Sport is unsentimental, especially when it comes to boxing, and fighters who may have built a rep as being un-entertaining — the end result seemed to be the judges awarding Casimero the win on ‘aggression’, despite never being in control of the fight, or ever really landing any meaningful blows.
Credit must be given to him for trying to make exchanges happen, again and again and again, but, he just wasn’t very effective at it. Rigo’s obstinate adherence to boxing purity is likely to have cost him this fight, not Casimero having won it.
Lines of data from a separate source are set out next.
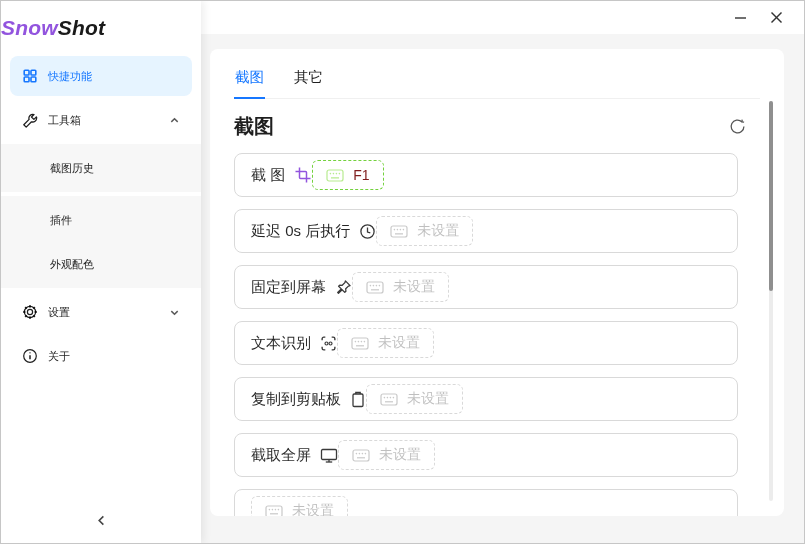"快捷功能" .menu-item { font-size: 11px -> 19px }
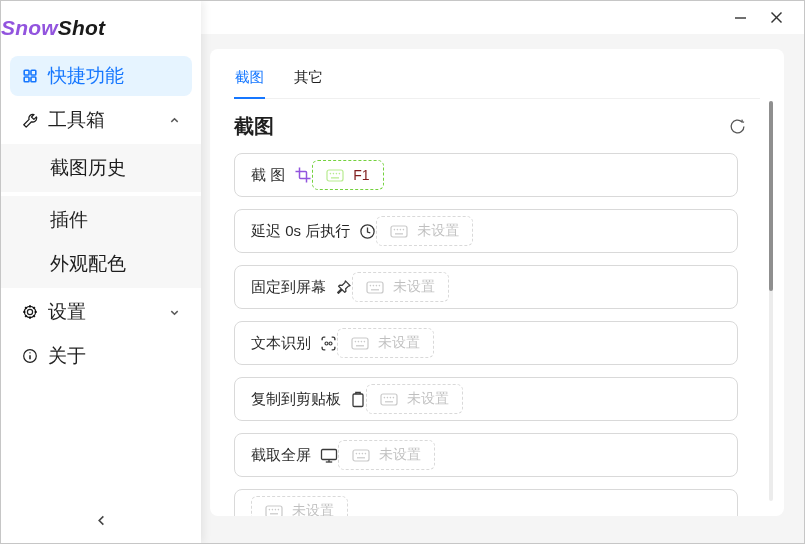"截 图" .frow { justify-content: flex-start -> flex-end }
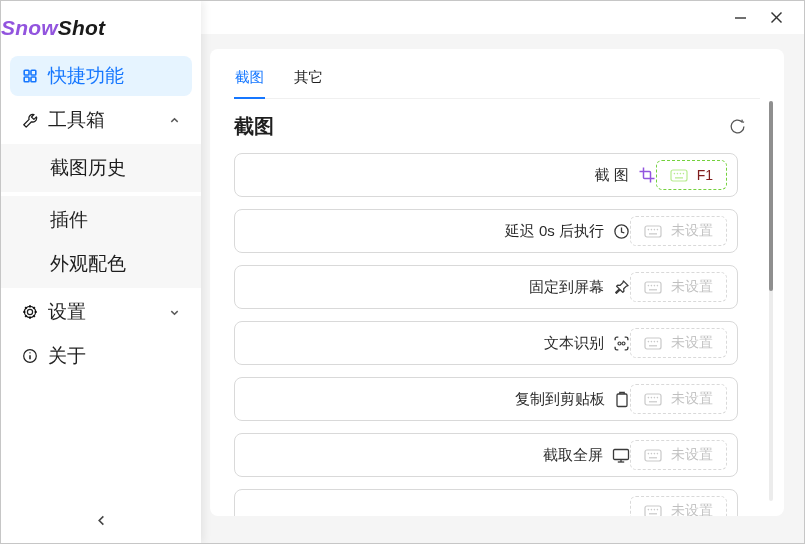"插件" div.menu-item { order: before "外观配色" -> after "外观配色" }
And now it seems unlikely that Rigondeaux, who’s boxing potential is like a lower-weight will-o’-the-wisp, fleeting, ever on the edge of being captured and distilled, will ever manage to move himself into a genuine legacy-defining fight with one of the sub-130lb superstars.
This to me is something of a tragedy, but for Rigo fans, part of his mystique now is just how nebulous his talent has always been — clearly defined when seen, but so rarely brought out for the world to peruse. Sometimes this has been through Rigo’s own fault but often, he simply hasn’t had the rub of the green when it comes to career advancement.
It’s a risky business writing Rigondeaux’s career off, since he’s persisted for so long despite quite clearly approaching the upper limits of what a human body can do age-wise.
But as good as Rigo’s footwork is, the one ring general who has never been out-manouevred is Father Time, and maybe, just maybe, we saw him begin to corral Rigo this last Saturday.